In practical terms, to help visualising, we can think of for example the construction of hydropower dams (one of my main themes of investigation), agribusiness projects, roads, and more and more digital infrastructures, such as data centres or submarine cables for instance. Online and offline, as we are not thinking about separated realities. They are all connected in very concrete ways.

When I graduated in Journalism, impartiality was a main topic in newsrooms worldwide. In fact, corporative traditional media in Brazil, where I come from and started my career at, was (and still is) mainly guided by international experiences, which means basically the Global North and a lot by the US. Working on newsrooms already covering about environmental debates starting 16 years from now, I was expected to write about polar bears, or climate change as something very far away.

Once I was commissioned a piece to a media vehicle in Europe and someone literally asked me to reduce the part about the ongoing land conflicts and write about curiosities on the Amazon forest. Although most of the reporters were women, the vast majority of main editors were white men. Our backgrounds, bodies, class, gender, sexual orientation was not part of the conversation – it was a lonely road for many of us. The idea of reporters and editors as neutral subjects that could tell stories from everywhere was still pretty popular.

New social tech mechanisms

Luckily, things are changing a lot, there are many feminists working on storytelling and forms of deeper investigations that bring up power relations related to the environment, individually and collectively. On the other hand, there are new challenges in the forms we circulate information and narratives, as in the last years media concentration also got a transnational frame with social media, big tech companies and other actors. This scenario also brought a dispute on narratives about the environment. Misinformation, climate denialism, points of view concentrated in the Global North. New social and tech mechanisms. Colonialism still seems a big elephant in the room in many circles, as in the end of the day it targets the core of practices of investigations and documentation processes.

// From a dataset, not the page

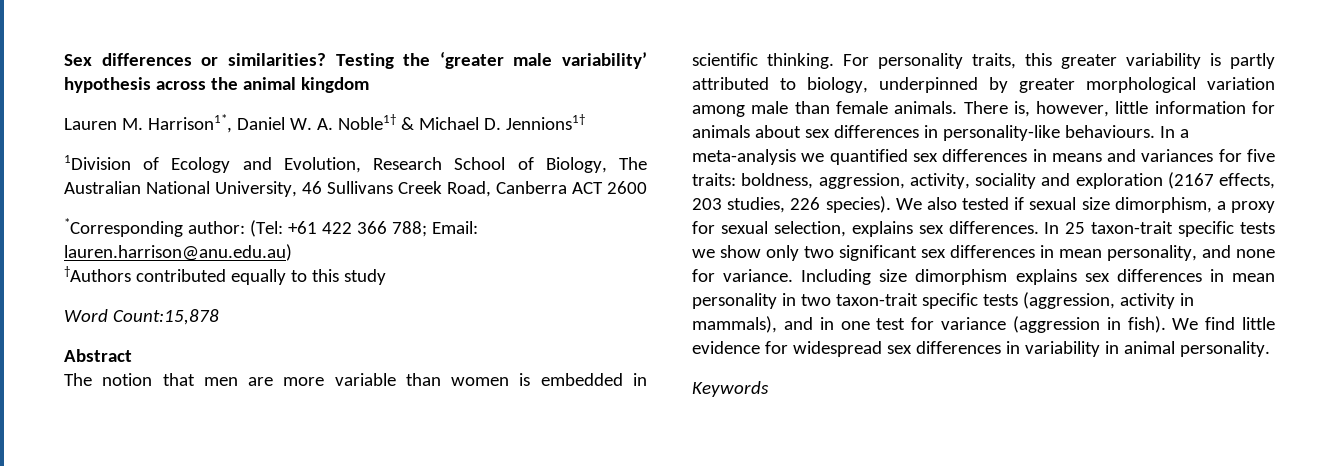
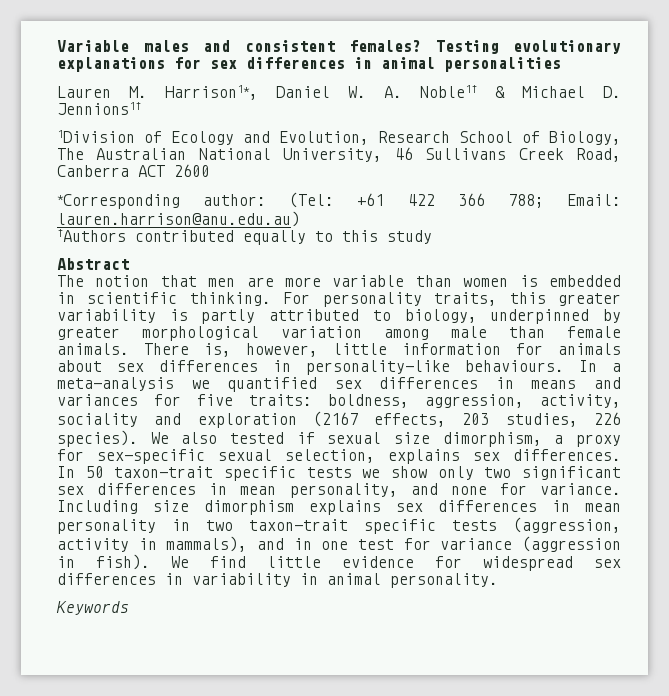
[64,51,647,69] [64,77,369,93] Sex differences or similarities? Testing the ‘greater male variability’ hypothesis across the animal kingdom -> [57,40,621,54] [57,57,561,72] Variable males and consistent females? Testing evolutionary explanations for sex differences in animal personalities
[64,309,219,325] // Word Count:15,878 -> (432, 237) none
(715, 227) none -> [97,449,205,464] sex-specific
[1065,222,1086,234] 25 -> [85,466,104,478] 50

Almost eight years ago, after already working for some years as an editor for an alternative media news website in Brazil, based at a social justice organization, I moved to Germany to start a project called Beyond the Green. Since then, I am researching and exploring on the topics mentioned here.

How far did transmedia investigations on these topics go? Which new questions do we face?

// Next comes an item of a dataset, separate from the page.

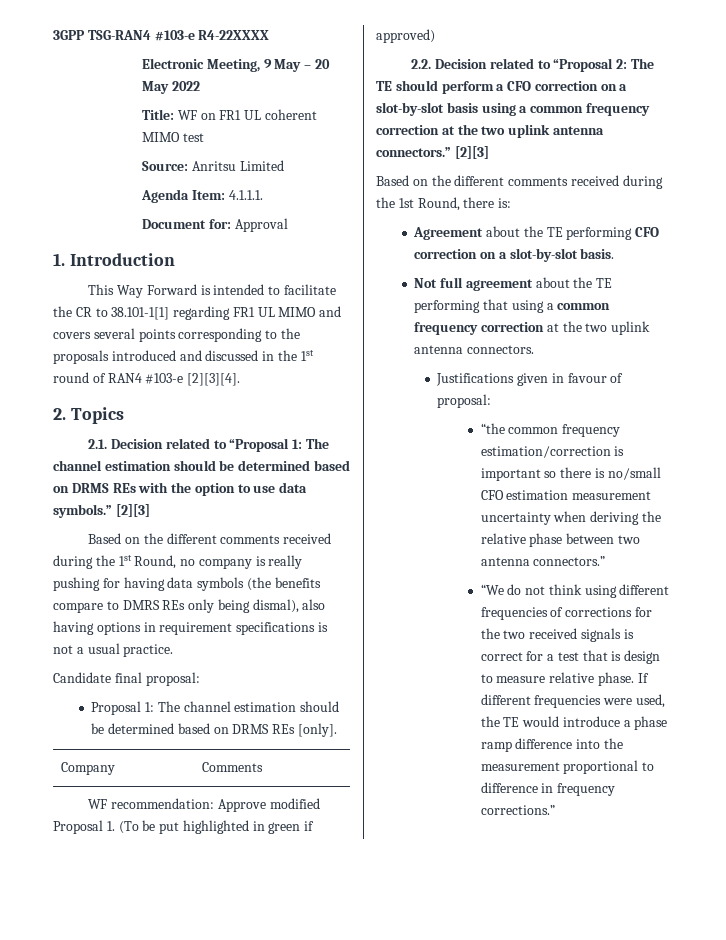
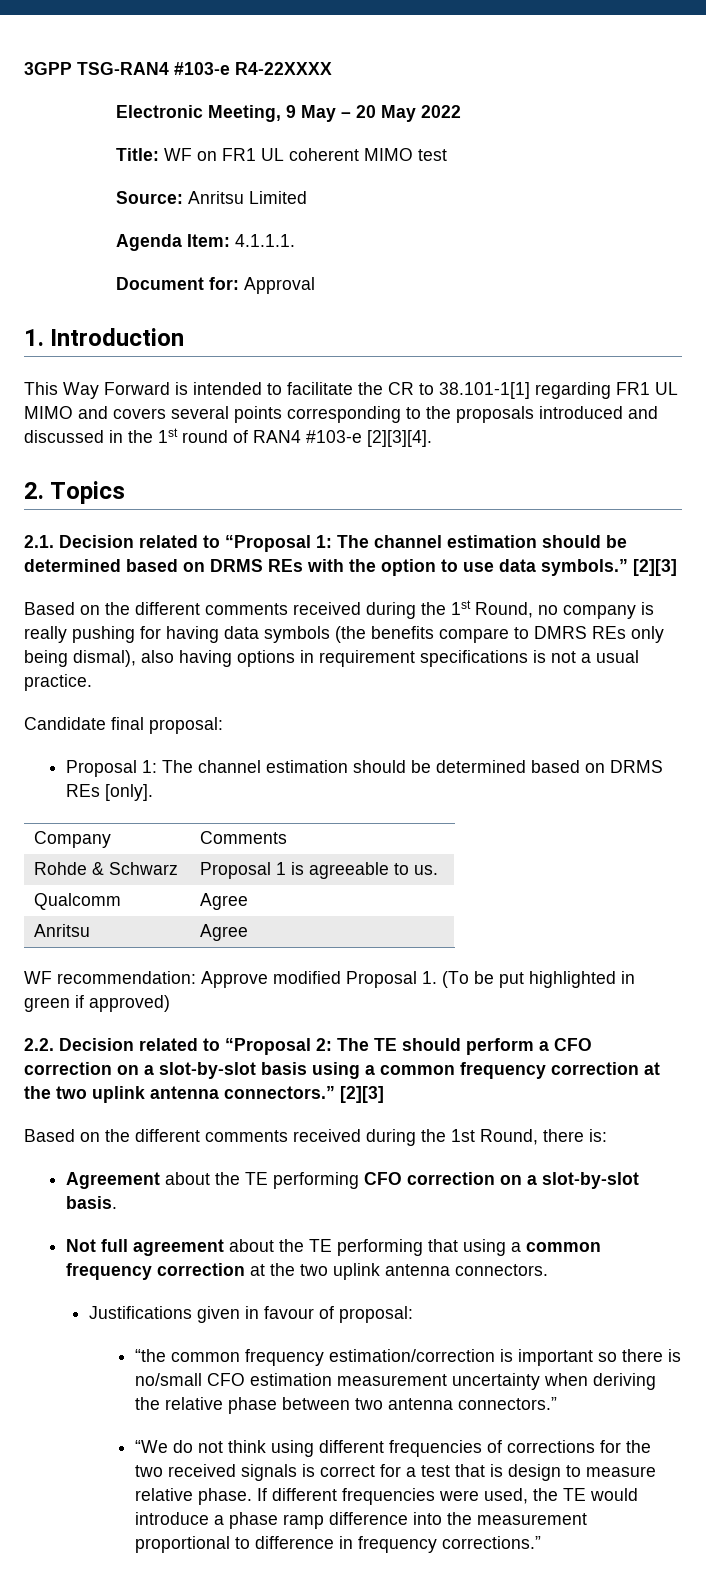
(263, 767) none -> [33,862,178,875] [199,862,438,879] [33,893,121,910] [199,893,248,910] [33,924,90,937] [199,924,248,941] // Rohde & Schwarz | Proposal 1 is agreeable to us. // Qualcomm | Agree // Anritsu | Agree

There will always be more to build, to expand, perspectives that lead to new paths, especially when we open ourselves to collective constructions. On the other hand, I feel it is also necessary to take time to deep dive experiences so far. My aim with this project is to systematise findings I had on the road, weaving stories, data, references around me and further steps. For instance, what the hell gender, sexual orientation and definitions on nature have to do with all that? Why did I start the text with those elements?

Where from here

If some of these questions remain open to you, no worries, that is the point of this project. They are not part of most narratives we encounter on the environment and the intersections between environmental and digital rights discussions. But if you are interested, I will be sharing about this project at least once a month here. On the way, let your eyes be open to the connections you may even see from the doubts those relations cause in our minds.